Tüzük gereği yapılan kongrede mevcut Başkan Mücahit Ceylan ile muhalefet eden Felat Bozarslan önderliğindeki listeler yarıştı. Usulen konuşmasını yapmak üzere önce muhalif başkan adayı Felat Bozarslan kürsüye çıktı. Keskin eleştiri içeren ama hakaret sınırlarına varmayan bir konuşma yaptı Felat Bozarslan. Daha sonra Bozarslan’ın iddialarına ve argümanlarına cevap vermek üzere Mücahit Ceylan kürsüye çıktı, konuşmasını yaptı. Muhalif başkan adayının eleştirilerini olgunlukla yanıtlamaya çalıştı Mücahit Ceylan.
Ardından delegeler oy kullanmaya başladı. Oy kullanımı sona erdikten sonra iki defa oylar sayılarak netice belirlendi.

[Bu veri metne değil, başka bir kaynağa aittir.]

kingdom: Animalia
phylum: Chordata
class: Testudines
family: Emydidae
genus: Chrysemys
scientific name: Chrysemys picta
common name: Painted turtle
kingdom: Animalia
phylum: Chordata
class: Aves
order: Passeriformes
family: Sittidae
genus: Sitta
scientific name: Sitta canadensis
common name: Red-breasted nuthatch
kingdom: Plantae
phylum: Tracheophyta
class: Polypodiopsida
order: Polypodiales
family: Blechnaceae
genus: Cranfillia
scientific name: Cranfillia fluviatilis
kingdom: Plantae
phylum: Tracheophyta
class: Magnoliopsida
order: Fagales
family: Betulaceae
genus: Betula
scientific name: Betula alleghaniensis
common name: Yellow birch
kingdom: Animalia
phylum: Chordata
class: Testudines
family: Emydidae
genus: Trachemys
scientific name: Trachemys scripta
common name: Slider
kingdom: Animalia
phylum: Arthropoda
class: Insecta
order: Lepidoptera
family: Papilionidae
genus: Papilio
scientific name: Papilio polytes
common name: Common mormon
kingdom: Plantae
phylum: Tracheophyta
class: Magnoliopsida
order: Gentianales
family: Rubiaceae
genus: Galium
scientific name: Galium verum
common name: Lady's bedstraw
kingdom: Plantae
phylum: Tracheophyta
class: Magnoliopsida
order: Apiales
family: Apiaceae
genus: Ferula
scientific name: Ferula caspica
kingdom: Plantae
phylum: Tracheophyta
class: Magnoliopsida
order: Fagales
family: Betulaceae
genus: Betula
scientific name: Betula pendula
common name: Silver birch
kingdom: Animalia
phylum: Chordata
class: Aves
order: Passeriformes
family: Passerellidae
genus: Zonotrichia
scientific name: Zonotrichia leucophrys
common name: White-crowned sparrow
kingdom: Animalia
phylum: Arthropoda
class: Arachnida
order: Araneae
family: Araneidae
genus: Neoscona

Neticede Felat Bozarslan 123, Mücahit Ceylan 120 oy aldı. Bu sonuçla Felat Bozarslan GGC’nin yeni başkanı oldu. Başa baş geçen seçimde, demek ki seçimi kaybeden Mücahit Ceylan azıcık daha delegeleri ikna etmesi gerekiyordu.
Sonuçların açıklanmasından sonra eski başkanlardan Naci Sapan, Faruk Balıkçı, Veysi İpek ve Mücahit Ceylan yeni başkan Felat Bozarslan ile birlikte görüntü verdiler. Bu cemiyetin dayanışması ve birlik beraberlik ruhu açısından hoş bir mesaj oldu. GGC’ye üye olan herkes bu mesajı alkışladı, başkanları tebrik etti.
Yeni başkan Felat Bozarslan ile ilgili birkaç cümle sarf etmek gerekirse…
Kongrede yaptığı konuşmada bazı vaatlerde bulundu. Gazetecilerin yaşayacakları sıkıntılı anlarda yanında olmak, medya akademisini kurmak, TOKİ üzerinde gazetecilerin ev sahibi olmaları yönünde çalışmalar yapmak ve en önemlisi cemiyet için bağımsız ve çok fonksiyonlu bir binaya sahip olmak vb konularda çalışma yapmak gibi ağır bir yükümlülüğün altına girdi. Bu anlamda işi zor, ama yeni başkana bu gibi çalışmalarda her bir cemiyet mensubunun destek olması gerektiği belirtmek isterim.
Son kongrede seçimi kaybeden taraf başta olmak üzere cemiyete hiç kimsenin küsmemesi, uzak durmaması gerekir. Hepimiz meslektaşız ve son noktada arkadaşız. Bu arkadaşlık duygusunu bir kenara atmamak dileğiyle Mücahit Ceylan arkadaşımıza yaptığı hizmetlerden dolayı teşekkür eder, Felat Bozarslan’a yapacağı işlerden dolayı başarılar dilerim.